A review by stephenmeansme
How to Take Smart Notes. One Simple Technique to Boost Writing, Learning and Thinking by Sönke Ahrens

1.0

The perfect negative review of this book would start by introducing it, HOW TO TAKE SMART NOTES, and contextualize it as being about the Zettelkasten, or "slip-box," method of note-taking. In fact, not merely "note-taking" as the common Anglophone school usage might have it, but a system of knowledge-gardening habits that centers the production of lots and lots of note items.

The review would then digress, for paragraphs and paragraphs unto whole ass chapters, about the theory of book reviews, about how somebody studied book reviews and found that most people only read the first and last sentences (cf. Bullshytte 2024), and only occasion would this digression touch back on HOW TO TAKE SMART NOTES.

But I have only so much energy for clever Goodreads review games, so that's enough of that.

HTTSN is ultimately a tedious exercise in enduring Ahrens' citations of psychology and learning-theory studies. And you know, I wouldn't have had so much of a problem with it if he bothered to give a bit more detail about the results. It would help to know the effect size, for example, or the base rates, or whatever. I am not going to chase down the dozens of reference papers just to confirm that they're saying what Ahrens claims.

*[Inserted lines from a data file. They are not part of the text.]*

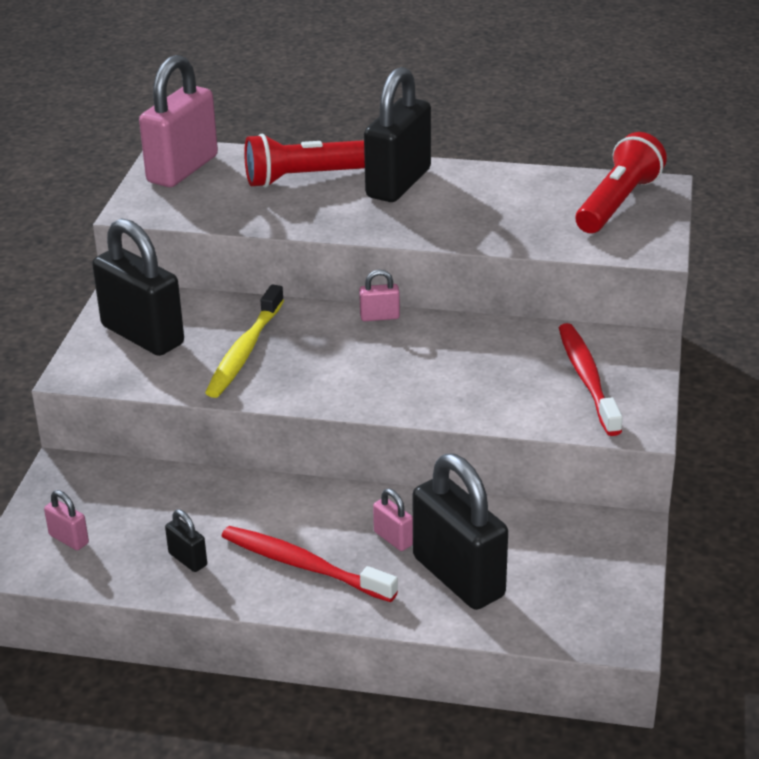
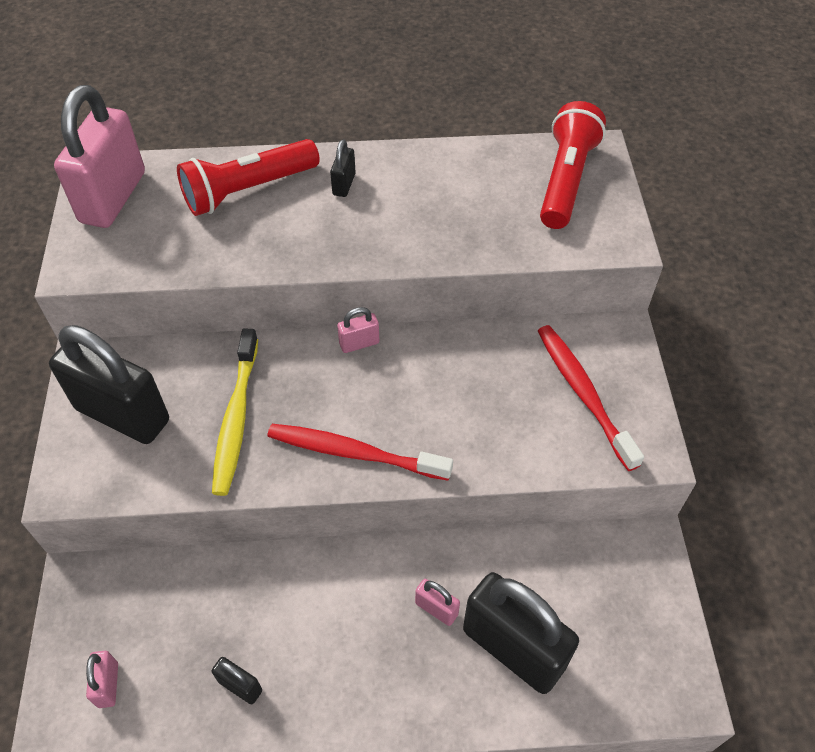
camera: 15 degrees left, 20 degrees up
pink padlock [44,490,89,550] -> pink padlock turned 60 degrees clockwise [86,651,118,708]
red toothbrush [222,526,398,602] -> red toothbrush moved to [267,424,453,481]
black padlock [364,67,431,202] -> black padlock [330,139,356,197], size x0.43

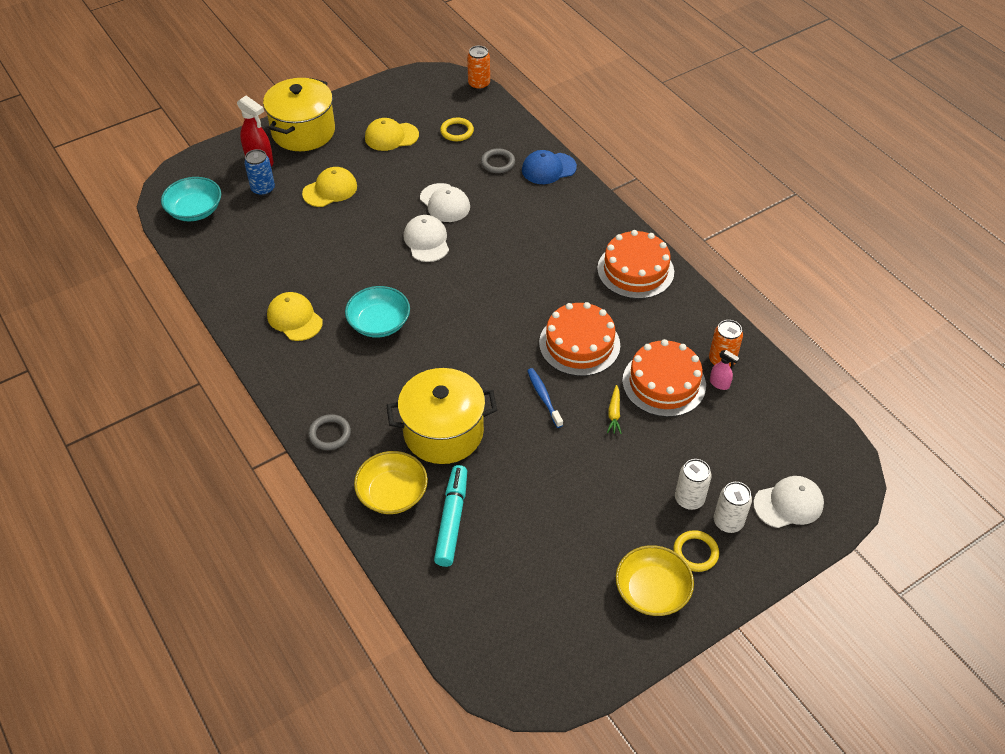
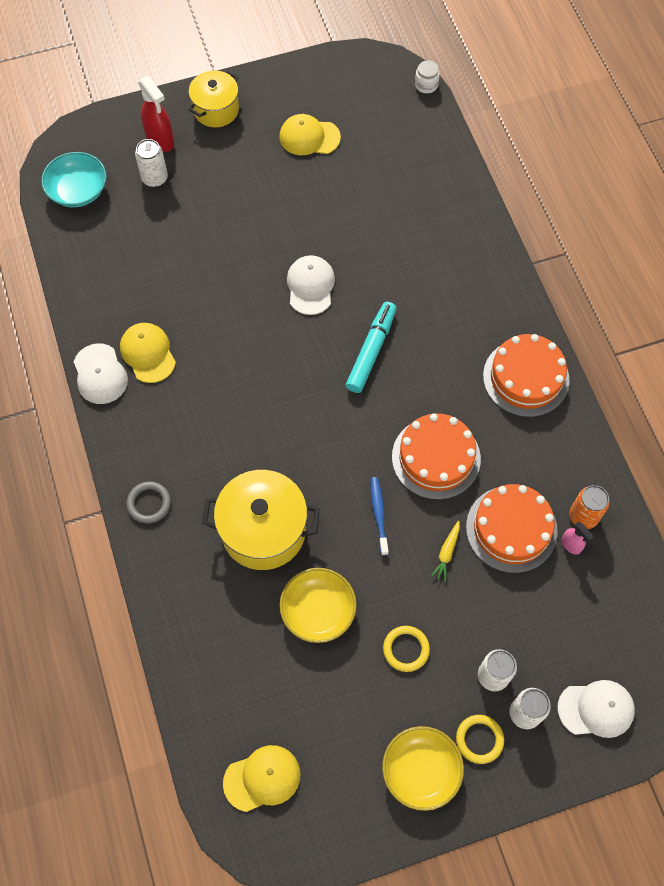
camera: 15 degrees right, 15 degrees up
blue can [244,149,275,196] -> white can [135,139,168,187]
yellow pot [263,78,335,151] -> yellow pot [189,71,239,127], size x0.64
yellow cap [302,167,357,207] -> yellow cap moved to [223,745,300,812]
turquoise bowl [345,286,410,338] -> none
yellow bowl [354,451,428,514] -> yellow bowl moved to [280,568,357,643]
white cap [420,183,470,222] -> white cap moved to [74,343,128,404]
turquoise marker [434,465,467,567] -> turquoise marker moved to [346,302,396,393]
yellow ring [440,118,474,141] -> yellow ring moved to [383,626,430,672]
orange can [467,46,490,90] -> white jar [415,60,440,93]
grey ring [481,148,515,173] -> none
blue cap [522,150,577,184] -> none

As to the Zettelkasten method, I don't think this book really convinced me that it's "How to Take Smart Notes" - in fact, it gave me a more jaundiced view of the "Personal Knowledge Management" scene. You see, they might talk about Zettelkasten as this special technique of this guy Luhmann, except it wasn't unique to Luhmann, he was just a weird nerd with a bespoke inter-note reference scheme and a whole fuckton of notes. It's not even clear that he was an especially influential or insightful social scientist, for all the notes he took and all the books and articles he produced out of them.

Long on pop-psych justifications and short on technique, I can't give more than 1.5 stars, rounded down.